Foi para alavancar o desenvolvimento do país e aumentar a
participação brasileira nos mercados globalizados que a Constituinte de 1988
estatuiu a ordem econômica fundada na valorização do trabalho e na livre
iniciativa (art. 170), assegurando a todos o livre exercício de qualquer
atividade econômica, (art. 170, § único).

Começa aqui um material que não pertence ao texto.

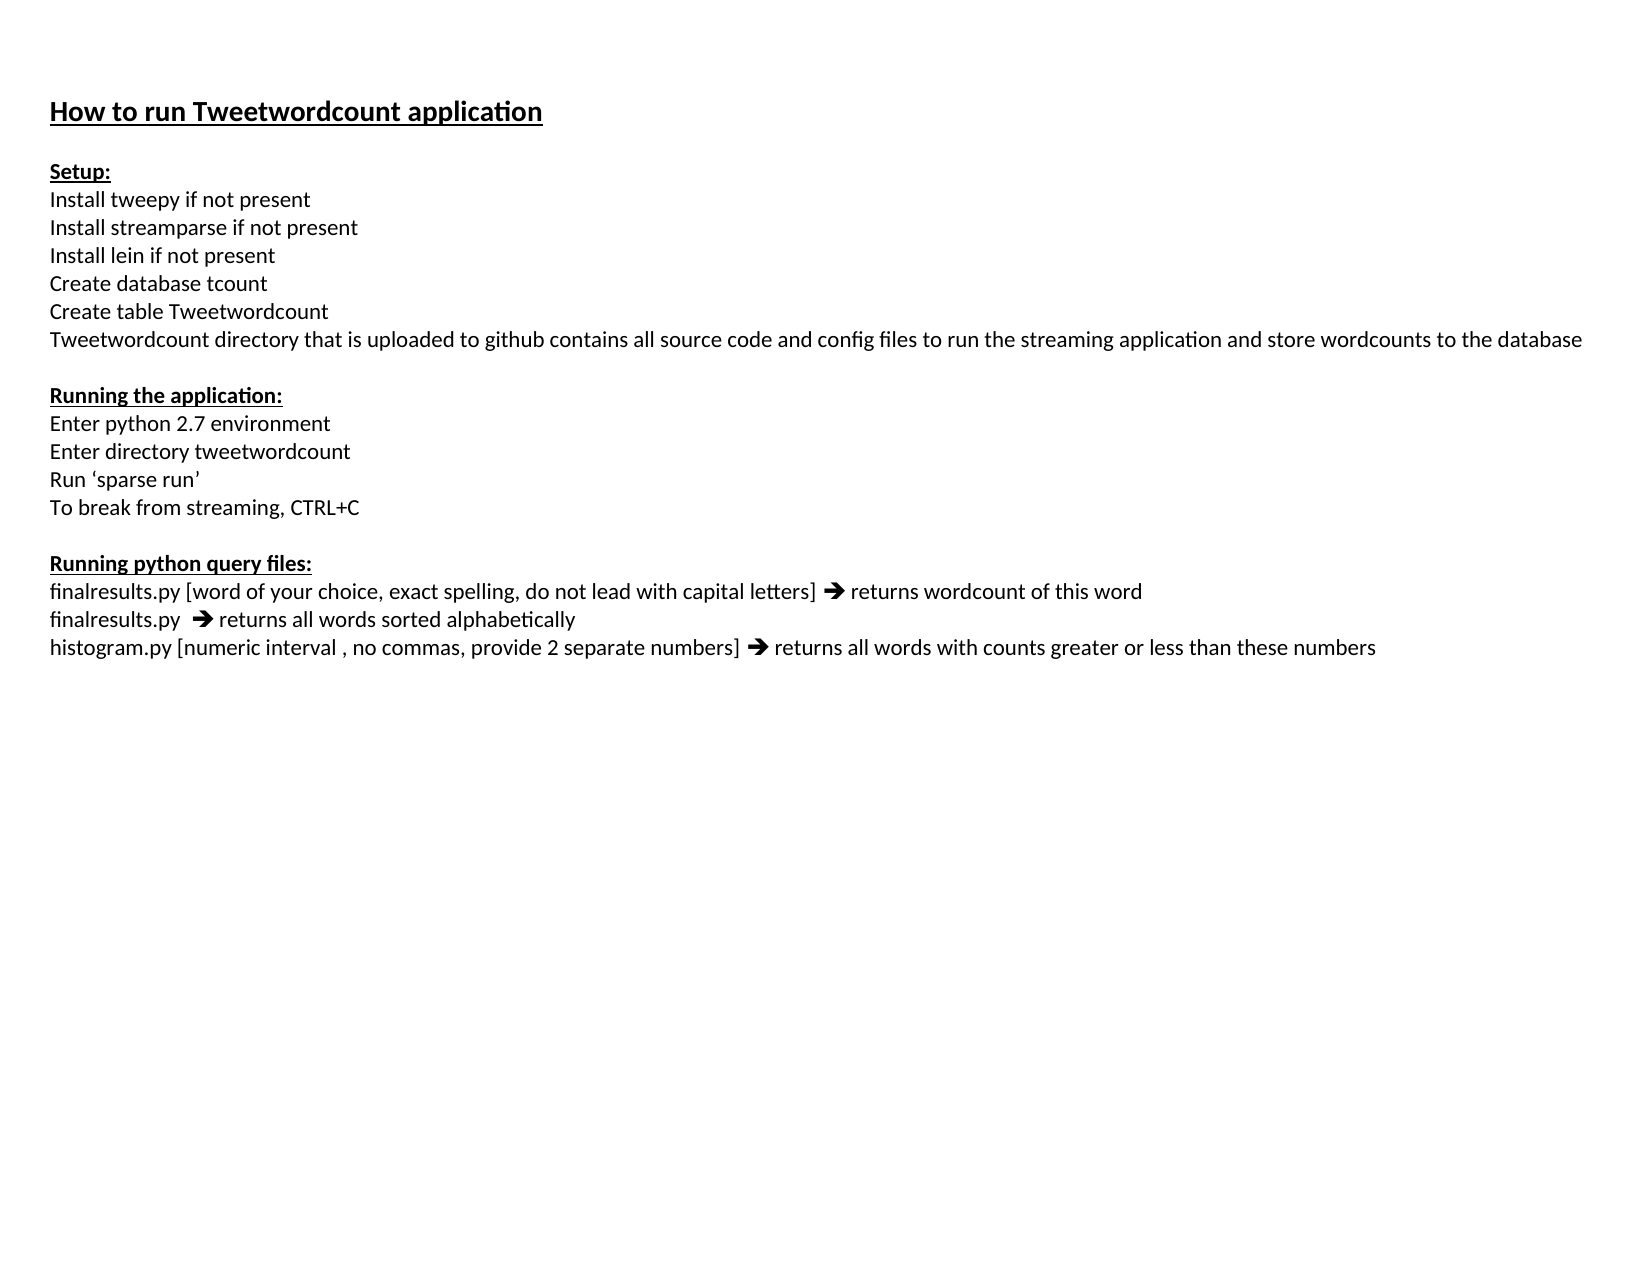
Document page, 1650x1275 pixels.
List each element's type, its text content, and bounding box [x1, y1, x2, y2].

Quem está limitado pela nossa Lei Maior é o Estado. Este só
pode atuar de forma direta na área econômica em casos especiais (art. 173)
definidos em lei. Ao contrário, o setor privado pode atuar em fazer tudo o que
não for proibido pela lei.

Ora, não haverá livre iniciativa e nem concorrência se não
houver liberdade de preço. As três funções do Estado – fiscalização, incentivo
e planejamento -, informadas no artigo 174 da Constituição, não acolhem o
tabelamento de preços.

Em caso de falhas de mercado, a lei estabelece mecanismos
para reprimir o abuso do poder econômico que vise a dominação dos mercados, a
eliminação da concorrência e o aumento arbitrário dos lucros. A competência
para julgar essas distorções de mercado cabe ao Conselho Administrativo de
Defesa Econômica (Cade).

O enfrentamento da crise econômica que vive o país requer
que se olhe para os novos cenários de transformação. Alguns países já avançaram
nesse campo e podem nos servir de referência para que sejamos mais
competitivos, com nossos produtos, com nossa logística. Esses caminhos passam,
inexoravelmente, pela defesa da livre iniciativa, pela livre competição, pela
segurança jurídica aos investidores e pelo serviço regulado, não público.

Wilen Manteli, advogado, é diretor-presidente da Associação Brasileira de Terminais Portuários.